Do you recall how it was when you first met each other? Those were the “days of wine and roses”. Everything was loving, exciting to be together, fun. Whatever irritations came up were easily excused and he/she was given the benefit of the doubt. The focus was on how wonderful he/she was and only positives were the rule. Then reality set in over the time together. The “irritants” multiplied and became more difficult to overlook. More discontent and negatives were the rule with less positives experienced in the relationship. Sometimes there is even a consideration of ending the relationship entirely. There is hope in bringing back that loving feeling you had in the very beginning. The difference is that now you have to do it more consciously with intention. In the beginning it happened naturally without any effort. But try this with your partner. It works!
5 to 1 Rule
For every negative statement there should be 5 positive statements. Negative statements include complaints, criticisms, judgments, blaming, accusations, verbally attacking, resentments all directed at your partner.
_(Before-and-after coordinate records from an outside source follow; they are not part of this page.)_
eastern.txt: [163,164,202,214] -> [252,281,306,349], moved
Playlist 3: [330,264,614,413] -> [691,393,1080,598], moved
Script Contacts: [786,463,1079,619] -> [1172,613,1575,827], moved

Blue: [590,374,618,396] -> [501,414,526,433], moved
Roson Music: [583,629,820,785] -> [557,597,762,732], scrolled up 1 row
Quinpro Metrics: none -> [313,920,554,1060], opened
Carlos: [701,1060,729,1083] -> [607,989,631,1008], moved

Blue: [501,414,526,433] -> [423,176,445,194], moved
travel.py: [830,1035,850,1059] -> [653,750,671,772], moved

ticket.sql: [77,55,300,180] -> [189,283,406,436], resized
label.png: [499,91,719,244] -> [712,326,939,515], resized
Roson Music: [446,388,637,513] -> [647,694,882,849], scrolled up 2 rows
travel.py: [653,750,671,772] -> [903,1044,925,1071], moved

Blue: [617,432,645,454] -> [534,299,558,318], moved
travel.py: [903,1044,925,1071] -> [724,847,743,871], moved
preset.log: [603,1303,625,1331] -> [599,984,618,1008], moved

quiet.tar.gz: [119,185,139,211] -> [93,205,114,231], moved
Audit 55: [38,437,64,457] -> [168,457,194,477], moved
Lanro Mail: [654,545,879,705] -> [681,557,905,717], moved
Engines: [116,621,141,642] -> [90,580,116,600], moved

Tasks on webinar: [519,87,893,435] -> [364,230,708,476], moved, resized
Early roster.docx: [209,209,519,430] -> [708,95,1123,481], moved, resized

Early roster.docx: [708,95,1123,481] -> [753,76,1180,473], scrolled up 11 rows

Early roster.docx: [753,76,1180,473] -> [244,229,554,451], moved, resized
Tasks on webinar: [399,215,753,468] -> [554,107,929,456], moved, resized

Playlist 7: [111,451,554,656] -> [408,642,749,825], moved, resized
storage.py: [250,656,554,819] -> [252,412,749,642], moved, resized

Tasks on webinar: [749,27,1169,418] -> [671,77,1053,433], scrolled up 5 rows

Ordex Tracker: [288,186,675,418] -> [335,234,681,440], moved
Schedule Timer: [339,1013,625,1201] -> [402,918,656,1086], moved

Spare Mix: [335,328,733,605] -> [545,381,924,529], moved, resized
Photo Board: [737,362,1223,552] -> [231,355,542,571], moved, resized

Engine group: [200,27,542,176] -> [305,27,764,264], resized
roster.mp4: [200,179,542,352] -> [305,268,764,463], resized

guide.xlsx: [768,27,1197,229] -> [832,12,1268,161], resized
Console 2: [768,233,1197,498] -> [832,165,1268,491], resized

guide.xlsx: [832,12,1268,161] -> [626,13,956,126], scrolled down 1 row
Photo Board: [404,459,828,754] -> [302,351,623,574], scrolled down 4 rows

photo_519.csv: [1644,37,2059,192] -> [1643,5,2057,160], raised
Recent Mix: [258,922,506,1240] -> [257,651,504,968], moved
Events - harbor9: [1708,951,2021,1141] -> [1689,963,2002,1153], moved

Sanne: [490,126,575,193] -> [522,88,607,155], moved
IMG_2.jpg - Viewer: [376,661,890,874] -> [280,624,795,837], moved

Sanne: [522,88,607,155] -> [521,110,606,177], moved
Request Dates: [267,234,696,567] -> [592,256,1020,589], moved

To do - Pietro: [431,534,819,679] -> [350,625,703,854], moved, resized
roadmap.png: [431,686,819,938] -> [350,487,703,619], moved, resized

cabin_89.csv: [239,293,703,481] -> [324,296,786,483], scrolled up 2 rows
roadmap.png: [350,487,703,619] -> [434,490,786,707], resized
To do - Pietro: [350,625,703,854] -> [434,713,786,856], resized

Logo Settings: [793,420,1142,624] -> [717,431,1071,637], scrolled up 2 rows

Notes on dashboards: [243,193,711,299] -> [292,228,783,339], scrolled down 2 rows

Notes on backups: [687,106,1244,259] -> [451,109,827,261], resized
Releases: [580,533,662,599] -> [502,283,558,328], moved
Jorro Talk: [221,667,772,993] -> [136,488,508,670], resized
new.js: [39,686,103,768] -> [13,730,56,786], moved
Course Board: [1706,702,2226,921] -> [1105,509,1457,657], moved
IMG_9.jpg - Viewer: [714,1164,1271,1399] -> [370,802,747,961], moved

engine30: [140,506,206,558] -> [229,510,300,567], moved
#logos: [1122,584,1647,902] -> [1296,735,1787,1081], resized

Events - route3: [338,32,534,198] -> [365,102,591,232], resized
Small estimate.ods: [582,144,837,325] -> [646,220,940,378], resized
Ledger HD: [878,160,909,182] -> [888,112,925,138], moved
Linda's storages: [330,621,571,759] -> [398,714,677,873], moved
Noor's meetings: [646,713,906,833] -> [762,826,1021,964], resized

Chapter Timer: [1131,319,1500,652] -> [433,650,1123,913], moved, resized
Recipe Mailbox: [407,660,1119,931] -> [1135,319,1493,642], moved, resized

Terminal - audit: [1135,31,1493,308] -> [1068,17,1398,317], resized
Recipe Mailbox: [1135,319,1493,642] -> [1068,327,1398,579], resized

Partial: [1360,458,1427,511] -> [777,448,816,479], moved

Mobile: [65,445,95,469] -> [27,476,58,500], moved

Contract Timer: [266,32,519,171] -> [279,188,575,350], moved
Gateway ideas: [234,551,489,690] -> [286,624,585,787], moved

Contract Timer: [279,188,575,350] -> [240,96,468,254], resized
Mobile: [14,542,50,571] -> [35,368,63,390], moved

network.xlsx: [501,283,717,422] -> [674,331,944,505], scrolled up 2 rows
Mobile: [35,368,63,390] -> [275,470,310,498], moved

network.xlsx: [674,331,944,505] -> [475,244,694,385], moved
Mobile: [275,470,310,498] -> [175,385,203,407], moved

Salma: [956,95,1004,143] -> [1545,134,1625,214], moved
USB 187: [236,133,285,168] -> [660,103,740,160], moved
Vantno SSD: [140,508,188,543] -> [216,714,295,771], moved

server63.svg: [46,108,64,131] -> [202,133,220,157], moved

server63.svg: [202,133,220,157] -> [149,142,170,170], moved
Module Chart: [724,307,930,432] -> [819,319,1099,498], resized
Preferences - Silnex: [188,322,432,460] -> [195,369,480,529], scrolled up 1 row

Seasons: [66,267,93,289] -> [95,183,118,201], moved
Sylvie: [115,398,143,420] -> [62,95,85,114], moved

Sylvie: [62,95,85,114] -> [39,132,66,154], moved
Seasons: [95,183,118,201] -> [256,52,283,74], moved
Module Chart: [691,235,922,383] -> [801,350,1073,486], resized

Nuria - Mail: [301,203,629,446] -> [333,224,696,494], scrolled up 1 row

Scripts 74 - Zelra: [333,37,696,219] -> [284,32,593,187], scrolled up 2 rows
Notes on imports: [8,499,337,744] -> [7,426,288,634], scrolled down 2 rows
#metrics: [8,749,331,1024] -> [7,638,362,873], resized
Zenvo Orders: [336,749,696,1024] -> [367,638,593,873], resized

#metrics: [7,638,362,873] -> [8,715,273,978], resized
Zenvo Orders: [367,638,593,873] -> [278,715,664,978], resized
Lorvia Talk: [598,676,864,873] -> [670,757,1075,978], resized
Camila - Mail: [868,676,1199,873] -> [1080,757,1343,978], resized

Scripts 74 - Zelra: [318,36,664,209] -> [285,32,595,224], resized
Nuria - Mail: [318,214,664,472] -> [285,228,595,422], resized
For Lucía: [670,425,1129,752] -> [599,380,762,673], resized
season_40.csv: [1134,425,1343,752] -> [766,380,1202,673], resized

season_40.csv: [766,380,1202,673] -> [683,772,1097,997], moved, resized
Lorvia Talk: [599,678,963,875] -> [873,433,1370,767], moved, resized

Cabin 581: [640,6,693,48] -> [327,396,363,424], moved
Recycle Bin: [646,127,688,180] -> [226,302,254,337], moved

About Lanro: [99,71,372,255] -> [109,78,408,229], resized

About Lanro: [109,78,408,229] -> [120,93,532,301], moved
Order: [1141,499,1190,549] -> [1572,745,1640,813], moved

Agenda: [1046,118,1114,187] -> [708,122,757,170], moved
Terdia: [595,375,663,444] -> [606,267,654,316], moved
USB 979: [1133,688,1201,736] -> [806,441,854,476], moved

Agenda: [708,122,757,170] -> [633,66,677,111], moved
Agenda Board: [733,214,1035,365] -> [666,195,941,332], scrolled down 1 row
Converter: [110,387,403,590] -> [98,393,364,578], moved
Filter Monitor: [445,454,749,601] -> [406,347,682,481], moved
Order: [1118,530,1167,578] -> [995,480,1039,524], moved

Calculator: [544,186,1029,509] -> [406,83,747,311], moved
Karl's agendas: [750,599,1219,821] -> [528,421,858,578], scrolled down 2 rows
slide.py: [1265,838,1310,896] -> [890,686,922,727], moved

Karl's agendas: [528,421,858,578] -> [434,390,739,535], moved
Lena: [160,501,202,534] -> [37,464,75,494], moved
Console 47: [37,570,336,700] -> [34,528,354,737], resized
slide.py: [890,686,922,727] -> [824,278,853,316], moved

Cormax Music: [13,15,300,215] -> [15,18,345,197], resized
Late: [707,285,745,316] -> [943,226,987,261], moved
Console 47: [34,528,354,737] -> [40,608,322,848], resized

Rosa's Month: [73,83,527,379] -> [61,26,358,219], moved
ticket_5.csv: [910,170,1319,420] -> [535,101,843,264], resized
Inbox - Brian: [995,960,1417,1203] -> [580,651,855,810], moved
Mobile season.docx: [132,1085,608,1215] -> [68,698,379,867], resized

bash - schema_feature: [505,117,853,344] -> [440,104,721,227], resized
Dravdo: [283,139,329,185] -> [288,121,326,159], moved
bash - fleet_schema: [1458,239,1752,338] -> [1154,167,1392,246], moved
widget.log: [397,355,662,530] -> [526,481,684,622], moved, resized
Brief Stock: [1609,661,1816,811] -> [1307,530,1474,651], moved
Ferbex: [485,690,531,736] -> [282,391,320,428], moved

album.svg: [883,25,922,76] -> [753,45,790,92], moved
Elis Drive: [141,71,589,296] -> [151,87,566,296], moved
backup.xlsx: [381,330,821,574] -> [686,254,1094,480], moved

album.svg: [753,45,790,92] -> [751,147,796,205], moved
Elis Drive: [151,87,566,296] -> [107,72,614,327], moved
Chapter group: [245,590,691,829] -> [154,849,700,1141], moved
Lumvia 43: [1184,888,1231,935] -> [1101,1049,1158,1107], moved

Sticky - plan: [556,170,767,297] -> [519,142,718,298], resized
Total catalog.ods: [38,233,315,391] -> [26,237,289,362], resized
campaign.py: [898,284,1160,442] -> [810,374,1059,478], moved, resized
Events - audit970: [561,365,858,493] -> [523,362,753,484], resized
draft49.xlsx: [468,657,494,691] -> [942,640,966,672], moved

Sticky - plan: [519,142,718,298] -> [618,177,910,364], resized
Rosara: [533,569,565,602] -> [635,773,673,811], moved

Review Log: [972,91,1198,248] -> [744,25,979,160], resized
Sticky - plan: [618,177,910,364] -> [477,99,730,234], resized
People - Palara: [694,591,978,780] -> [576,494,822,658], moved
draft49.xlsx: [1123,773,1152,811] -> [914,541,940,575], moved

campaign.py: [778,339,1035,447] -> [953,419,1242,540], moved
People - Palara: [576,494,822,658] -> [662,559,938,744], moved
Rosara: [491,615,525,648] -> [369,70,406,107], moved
Positive statements include compliments, affirmations, appreciation, gratitude, acknowledgment, recognition, affection, support, encouragement. This should be practiced daily. At the end of the day make a point of sharing some positives with your partner. Offering positives does not need to be done all at once but throughout the day as it occurs to you.
Behavior Change REQUEST
(Note: I emphasized the word “request” because this is the attitude to be taken with this exercise. This is a request or invitation to your partner to willingly engage in changing his/her behavior for your benefit which enhances the relationship.) The purpose is to educate yourself about your partners needs and taking the opportunity to change your behavior in order to offer meeting those needs as a gift to your partner. This is not about trying to change your partners behavior! Each of you take a turn. When the request is made the other one needs to seriously consider if that change in behavior is something that can be done with a willingness to do so. If so, you agree to work on offering that behavior. If the answer is “no”, find another way to demonstrate what you are requesting from your partner that would be more doable for him/her to offer you. Make an agreement of a time to work on these changes. It could be a few days, a week or even a month. At the end of that agreed upon time frame, have a conversation about your experience in making these changes that you agreed to do and the status of your relationship as a result of this exercise. Identify your “desires” (or issues) that tend to be repetitive and evoke feelings such as anger, frustration, hurt, fear, resentment, disappointment, etc. State the desire in a more positive way including how having that desire met would make you feel. Try to offer something specific that would demonstrate the need that you are asking for from your partner.
Example: “Stop being mean to me.”
Restate this differently, for example: “I would like you to speak to me with a softer tone of voice and become be more affectionate. I would then feel closer to you.”